Wednesday, October 22, 2014


Snoring: The Not-So-Silent Killer

Here’s today’s Public Service Announcement. If you are a snorer or know someone who is—read this:

I’ve been a snorer since I was a teenager. I remember evenings with my family gathered around the television. Every night, with a couple of snorts and head jerks I’d awaken to the snickers of Mom and Frank, the studio audience of “Good Times”  even chiming in. I’d sheepishly shuffle to my room, mumbling good night to them all. Later, on campouts and vacations, friends would titter over morning coffee about the live animal they heard in the woods or the parade of dumptrucks outside our hotel window. Occasionally, they held their breath in worry as I stopped breathing altogether, but laughed in relief as my snarks and gasps returned.

One night at the Broadway Theatre, about a dozen people were scattered in the seats to watch a movie. I sat alone on the aisle with my Birkenstocks propped on the seat in front of me. In one hand, I held a $50 Diet Coke, and in the other, nachos with petroleum cheese. Life was good. The lights dimmed. The previews started. Then everything went dark.
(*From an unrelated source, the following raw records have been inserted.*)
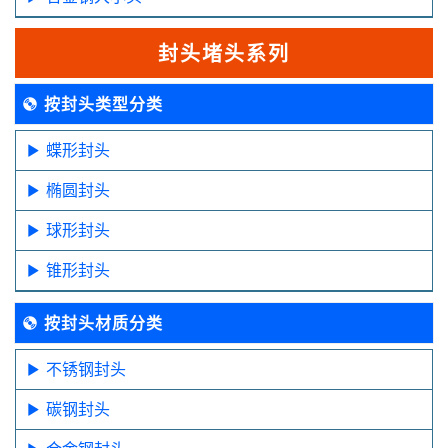
封头堵头系列
按封头类型分类
蝶形封头
椭圆封头
球形封头
锥形封头
按封头材质分类
不锈钢封头
碳钢封头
The next thing I remember was a young woman tapping my shoe. “Sir ... sir …,” she whispered. I flailed in my trademark routine of snorts and head jerks. “Your snoring is awfully loud.” I quickly wiped the drool from my chin, my embarrassment compounded by the fact that she from the front of the theater to tell me this news. I sat stunned, for about three minutes—holding my eyes open as wide as an Edvard Munch—then skulked out of the theater to my car.

I checked into a sleep clinic. Long story short, they speculated that I had sleep apnea, a lack of oxygen due to the collapsing of the air passage during sleep. It is best described as trying to suck a thick milkshake though a small straw. Eventually, the straw just collapses, and no matter how hard you try, nothing gets through. This is what happens with your air passage (for sometimes as long as a minute). After a while, your brain takes over and wakes you up in order to reopen your airway. Once awake, your body panics, trying to regain oxygen. You gasp and heave as though you have nearly drowned. As your lungs expand and contract, your heart and stomach do the same. This is when strokes and heart attacks happen—a lot. Yikes!
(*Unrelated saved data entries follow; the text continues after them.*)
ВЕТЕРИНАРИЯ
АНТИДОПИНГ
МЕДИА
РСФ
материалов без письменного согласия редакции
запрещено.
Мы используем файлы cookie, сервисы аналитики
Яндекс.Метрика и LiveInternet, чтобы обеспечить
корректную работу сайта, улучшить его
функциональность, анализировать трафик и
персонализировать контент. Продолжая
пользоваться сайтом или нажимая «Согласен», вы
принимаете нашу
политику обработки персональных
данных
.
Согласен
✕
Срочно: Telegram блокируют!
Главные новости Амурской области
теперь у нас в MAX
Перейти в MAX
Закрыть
The night of my sleep test, the techs rigged me up with wires, tape, monitors and who knows what else. Somehow, I still managed to fall asleep.

When I awoke, it seemed very quiet all of a sudden—like when the hum of the refrigerator stops. I didn’t know what time it was, and lay there for awhile until a tech came in to unhook me. I asked her if I broke any equipment with my snoring. She peered over her glasses with a grin and said I was “pretty loud.”

A few days later I met with the clinic for the big news. The sleep doc scrolled through my polygraph, and explained all the blips, peaks, and valleys. My snoring eruptions were pretty clear—a steady parade of big, black blotches. Increasingly, as the test night went on, there were long straight lines showing where I wasn’t breathing at all (one span lasted 69 seconds). These lapses were followed by erratic, violent scribbles that showed when my body was flailing and gasping for breath. It looked like San Francisco, 1906. When all was said and done, they told me that I spent about three total hours that night with my oxygen level below normal. Hmm.

The number that scared me most was my number of times I wasn’t breathing at all. Five to 15 is considered a warning sign. 30 is considered severe and should be treated immediately. Me? 96. Ninety Six! I was one of the worst he’d seen—a walking (or sleeping) time bomb.

They got me a CPAP. It’s a machine that forces a steady flow of oxygen through your nose during sleep, keeping your airway open—Marcus Welby meets Darth Vader. I’ve used it for 11 years now and love it. 

You often hear people say they just want to die in their sleep. Apparently, I came close several times. It wasn’t pretty.